[Opening Data in this exercise section]

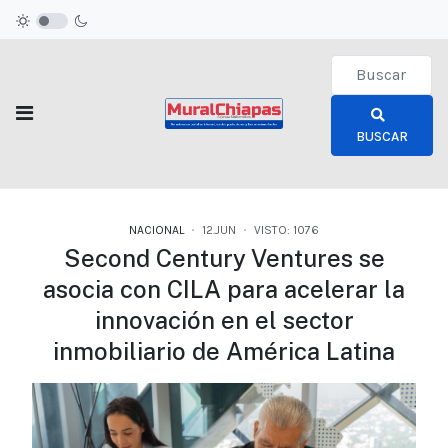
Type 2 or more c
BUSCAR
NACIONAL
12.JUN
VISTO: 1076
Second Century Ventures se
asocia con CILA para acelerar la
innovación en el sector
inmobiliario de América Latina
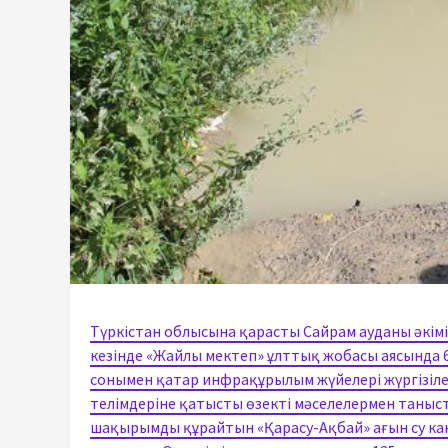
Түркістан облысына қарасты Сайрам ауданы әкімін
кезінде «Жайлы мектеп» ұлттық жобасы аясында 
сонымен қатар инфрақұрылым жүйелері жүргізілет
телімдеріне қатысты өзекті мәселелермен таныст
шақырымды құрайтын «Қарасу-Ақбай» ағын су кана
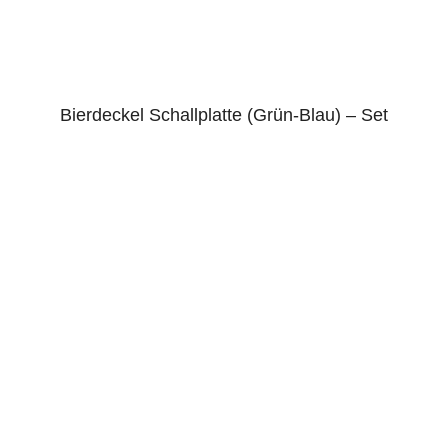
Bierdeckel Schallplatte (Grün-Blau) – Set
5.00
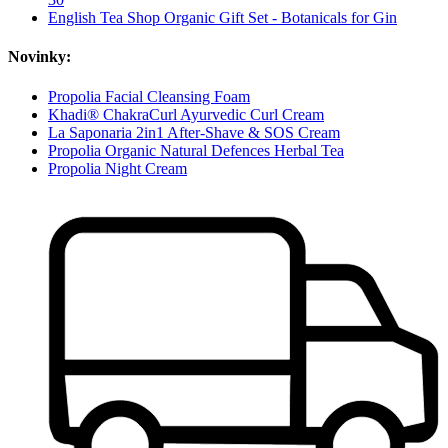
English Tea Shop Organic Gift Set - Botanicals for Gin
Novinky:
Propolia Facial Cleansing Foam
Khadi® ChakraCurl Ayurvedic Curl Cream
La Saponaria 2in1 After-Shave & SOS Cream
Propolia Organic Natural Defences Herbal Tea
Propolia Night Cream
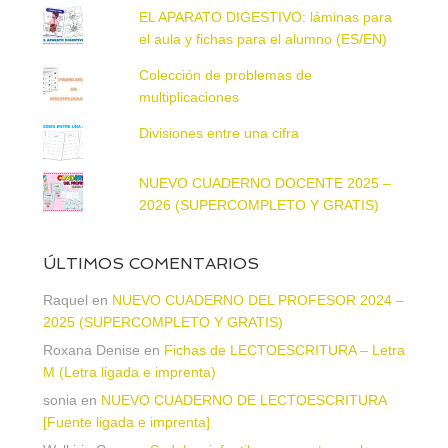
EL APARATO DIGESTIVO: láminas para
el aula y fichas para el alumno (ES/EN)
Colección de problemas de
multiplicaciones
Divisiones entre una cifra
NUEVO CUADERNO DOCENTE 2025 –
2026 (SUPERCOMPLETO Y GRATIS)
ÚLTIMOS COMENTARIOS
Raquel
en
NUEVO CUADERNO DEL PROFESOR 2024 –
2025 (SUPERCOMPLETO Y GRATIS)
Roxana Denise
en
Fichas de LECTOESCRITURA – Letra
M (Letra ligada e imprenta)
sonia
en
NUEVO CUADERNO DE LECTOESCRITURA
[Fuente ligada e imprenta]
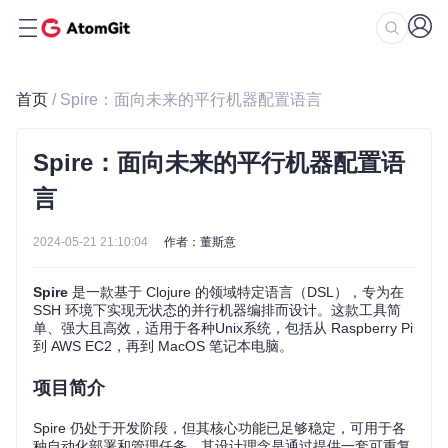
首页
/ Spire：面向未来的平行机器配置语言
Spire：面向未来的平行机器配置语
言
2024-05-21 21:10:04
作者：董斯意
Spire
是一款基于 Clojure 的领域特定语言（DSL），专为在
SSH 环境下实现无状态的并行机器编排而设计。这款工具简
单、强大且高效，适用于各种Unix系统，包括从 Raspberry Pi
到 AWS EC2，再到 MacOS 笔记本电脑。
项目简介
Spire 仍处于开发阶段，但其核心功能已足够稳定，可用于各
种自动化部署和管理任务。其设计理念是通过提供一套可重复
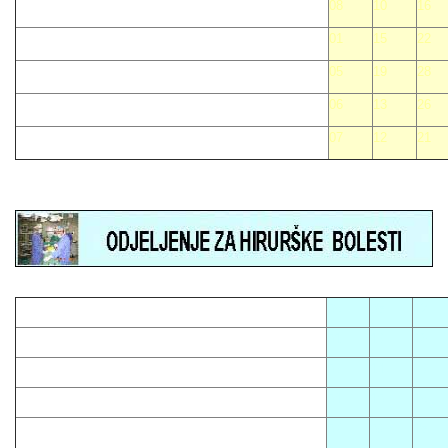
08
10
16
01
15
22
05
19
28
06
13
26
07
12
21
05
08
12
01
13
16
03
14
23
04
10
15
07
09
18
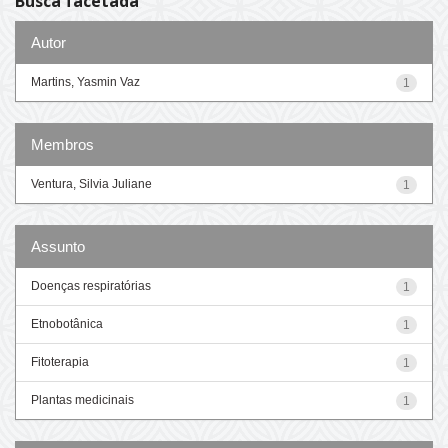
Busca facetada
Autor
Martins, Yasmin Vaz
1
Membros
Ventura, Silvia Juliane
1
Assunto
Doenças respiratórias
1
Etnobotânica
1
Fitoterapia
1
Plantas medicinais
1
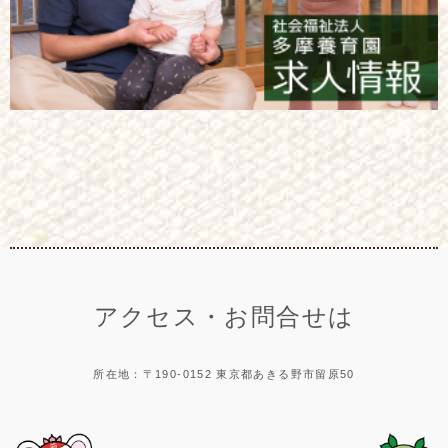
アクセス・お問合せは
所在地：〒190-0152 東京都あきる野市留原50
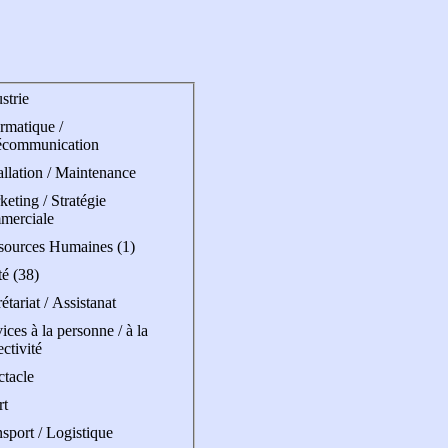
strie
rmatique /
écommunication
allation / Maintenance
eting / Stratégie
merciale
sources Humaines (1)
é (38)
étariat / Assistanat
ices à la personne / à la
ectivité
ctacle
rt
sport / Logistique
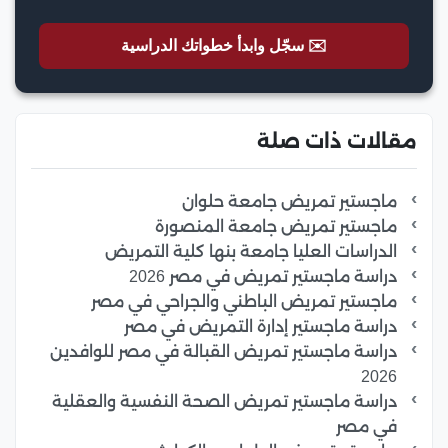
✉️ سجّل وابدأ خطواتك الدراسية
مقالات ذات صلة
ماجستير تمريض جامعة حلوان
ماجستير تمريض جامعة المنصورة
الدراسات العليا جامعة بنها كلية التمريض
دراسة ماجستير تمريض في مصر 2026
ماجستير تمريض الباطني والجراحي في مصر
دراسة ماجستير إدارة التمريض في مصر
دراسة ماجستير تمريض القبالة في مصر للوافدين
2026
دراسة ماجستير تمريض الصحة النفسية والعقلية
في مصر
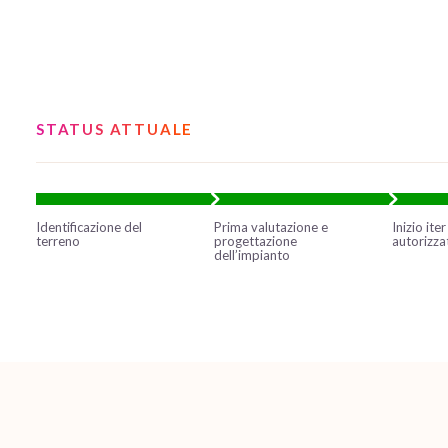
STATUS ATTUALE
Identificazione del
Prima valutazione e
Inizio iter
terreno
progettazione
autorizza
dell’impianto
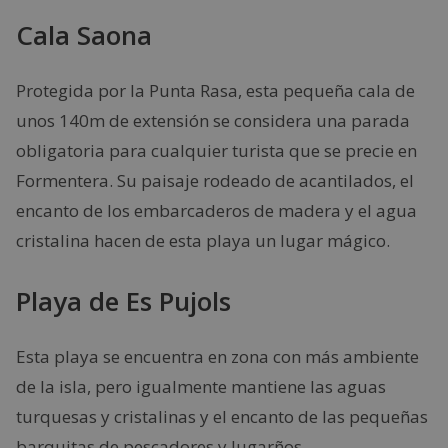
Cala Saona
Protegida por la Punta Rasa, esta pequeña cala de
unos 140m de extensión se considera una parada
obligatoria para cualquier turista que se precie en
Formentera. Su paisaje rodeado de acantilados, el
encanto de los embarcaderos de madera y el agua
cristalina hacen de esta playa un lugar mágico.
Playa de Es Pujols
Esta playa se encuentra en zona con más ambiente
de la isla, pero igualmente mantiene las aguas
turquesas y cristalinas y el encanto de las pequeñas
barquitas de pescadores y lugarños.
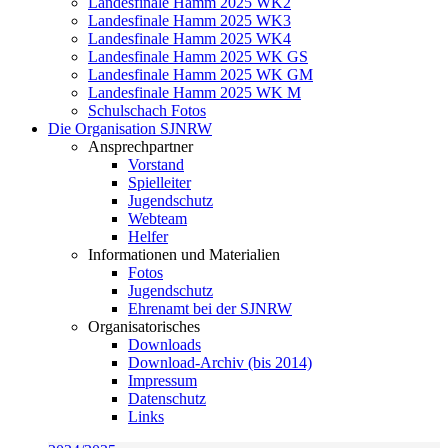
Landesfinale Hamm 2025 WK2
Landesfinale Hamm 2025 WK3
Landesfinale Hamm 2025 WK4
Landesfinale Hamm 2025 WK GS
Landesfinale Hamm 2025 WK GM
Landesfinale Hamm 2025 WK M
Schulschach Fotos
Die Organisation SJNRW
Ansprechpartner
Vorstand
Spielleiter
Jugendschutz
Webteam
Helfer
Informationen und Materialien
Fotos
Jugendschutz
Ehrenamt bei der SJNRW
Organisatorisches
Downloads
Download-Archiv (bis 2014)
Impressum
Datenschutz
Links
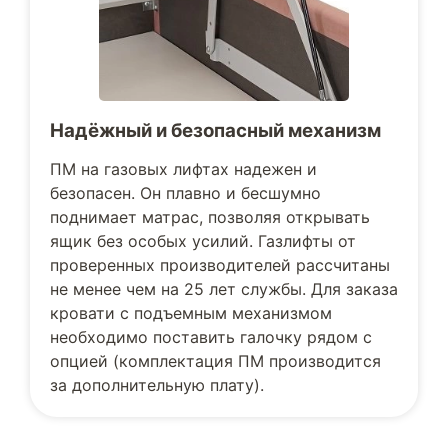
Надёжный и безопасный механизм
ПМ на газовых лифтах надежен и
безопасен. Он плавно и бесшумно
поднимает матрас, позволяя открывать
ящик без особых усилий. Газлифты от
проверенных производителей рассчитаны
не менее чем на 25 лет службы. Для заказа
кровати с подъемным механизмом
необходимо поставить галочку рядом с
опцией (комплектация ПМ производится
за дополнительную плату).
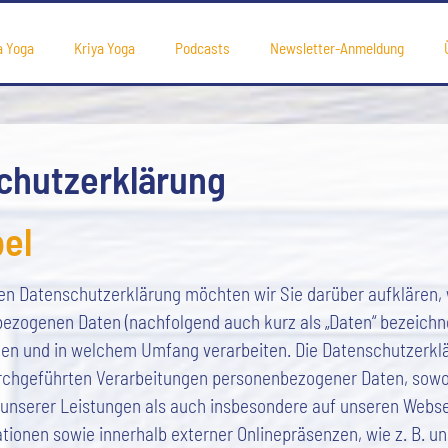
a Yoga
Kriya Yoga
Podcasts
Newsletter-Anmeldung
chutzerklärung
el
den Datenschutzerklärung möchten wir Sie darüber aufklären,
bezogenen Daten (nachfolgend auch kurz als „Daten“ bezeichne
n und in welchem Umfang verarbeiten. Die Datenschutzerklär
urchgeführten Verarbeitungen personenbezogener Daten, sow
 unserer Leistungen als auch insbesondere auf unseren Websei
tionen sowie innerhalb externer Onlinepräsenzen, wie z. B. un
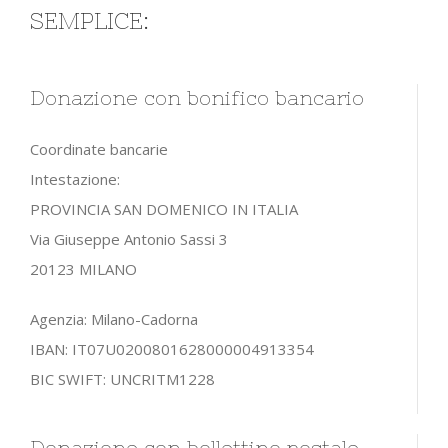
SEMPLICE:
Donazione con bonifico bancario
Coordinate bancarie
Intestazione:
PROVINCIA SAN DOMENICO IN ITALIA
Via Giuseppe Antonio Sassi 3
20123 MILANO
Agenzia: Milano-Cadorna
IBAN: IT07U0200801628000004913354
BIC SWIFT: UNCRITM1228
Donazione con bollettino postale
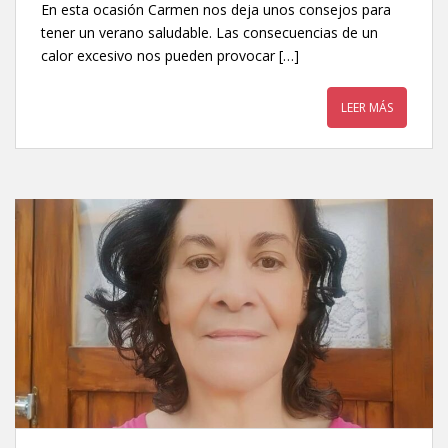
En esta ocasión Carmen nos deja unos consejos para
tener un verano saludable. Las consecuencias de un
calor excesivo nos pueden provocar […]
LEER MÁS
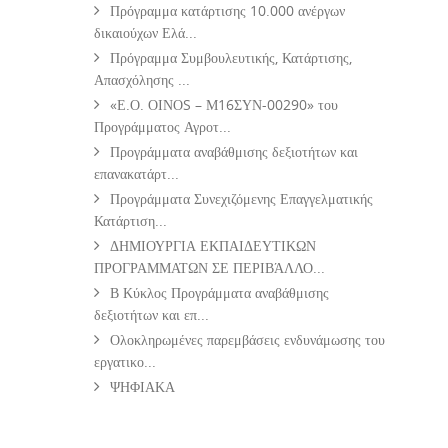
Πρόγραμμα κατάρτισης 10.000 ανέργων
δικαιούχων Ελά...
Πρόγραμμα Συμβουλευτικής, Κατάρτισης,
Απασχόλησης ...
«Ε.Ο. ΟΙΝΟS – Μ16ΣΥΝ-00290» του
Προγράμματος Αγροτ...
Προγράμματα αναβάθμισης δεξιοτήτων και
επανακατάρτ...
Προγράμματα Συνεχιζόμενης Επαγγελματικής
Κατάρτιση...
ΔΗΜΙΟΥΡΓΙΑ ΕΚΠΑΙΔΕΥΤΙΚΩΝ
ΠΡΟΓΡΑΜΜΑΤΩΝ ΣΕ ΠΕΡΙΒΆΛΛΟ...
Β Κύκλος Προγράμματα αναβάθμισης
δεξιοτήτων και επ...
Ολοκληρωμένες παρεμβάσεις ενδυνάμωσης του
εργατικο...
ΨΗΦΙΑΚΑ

[Closing Data in this exercise section]

Exercise prompt
Look above for the line with "Propolia Facial Cleansing Foam" and the line with "étariat / Assistanat", then copy them and all lines in between exactly as written, and only those, without any pictures.

Your solution
Propolia Facial Cleansing Foam
Khadi® ChakraCurl Ayurvedic Curl Cream
La Saponaria 2in1 After-Shave & SOS Cream
Propolia Organic Natural Defences Herbal Tea
Propolia Night Cream
EL APARATO DIGESTIVO: láminas para
el aula y fichas para el alumno (ES/EN)
Colección de problemas de
multiplicaciones
Divisiones entre una cifra
NUEVO CUADERNO DOCENTE 2025 –
2026 (SUPERCOMPLETO Y GRATIS)
ÚLTIMOS COMENTARIOS
Raquel
en
NUEVO CUADERNO DEL PROFESOR 2024 –
2025 (SUPERCOMPLETO Y GRATIS)
Roxana Denise
en
Fichas de LECTOESCRITURA – Letra
M (Letra ligada e imprenta)
sonia
en
NUEVO CUADERNO DE LECTOESCRITURA
[Fuente ligada e imprenta]
首页
/ Spire：面向未来的平行机器配置语言
Spire：面向未来的平行机器配置语
言
2024-05-21 21:10:04
作者：董斯意
Spire
是一款基于 Clojure 的领域特定语言（DSL），专为在
SSH 环境下实现无状态的并行机器编排而设计。这款工具简
单、强大且高效，适用于各种Unix系统，包括从 Raspberry Pi
到 AWS EC2，再到 MacOS 笔记本电脑。
项目简介
Spire 仍处于开发阶段，但其核心功能已足够稳定，可用于各
种自动化部署和管理任务。其设计理念是通过提供一套可重复
08
10
16
01
15
22
05
19
28
06
13
26
07
12
21
05
08
12
01
13
16
03
14
23
04
10
15
07
09
18
Busca facetada
Autor
Martins, Yasmin Vaz
1
Membros
Ventura, Silvia Juliane
1
Assunto
Doenças respiratórias
1
Etnobotânica
1
Fitoterapia
1
Plantas medicinais
1
アクセス・お問合せは
所在地：〒190-0152 東京都あきる野市留原50
strie
rmatique /
écommunication
allation / Maintenance
eting / Stratégie
merciale
sources Humaines (1)
é (38)
étariat / Assistanat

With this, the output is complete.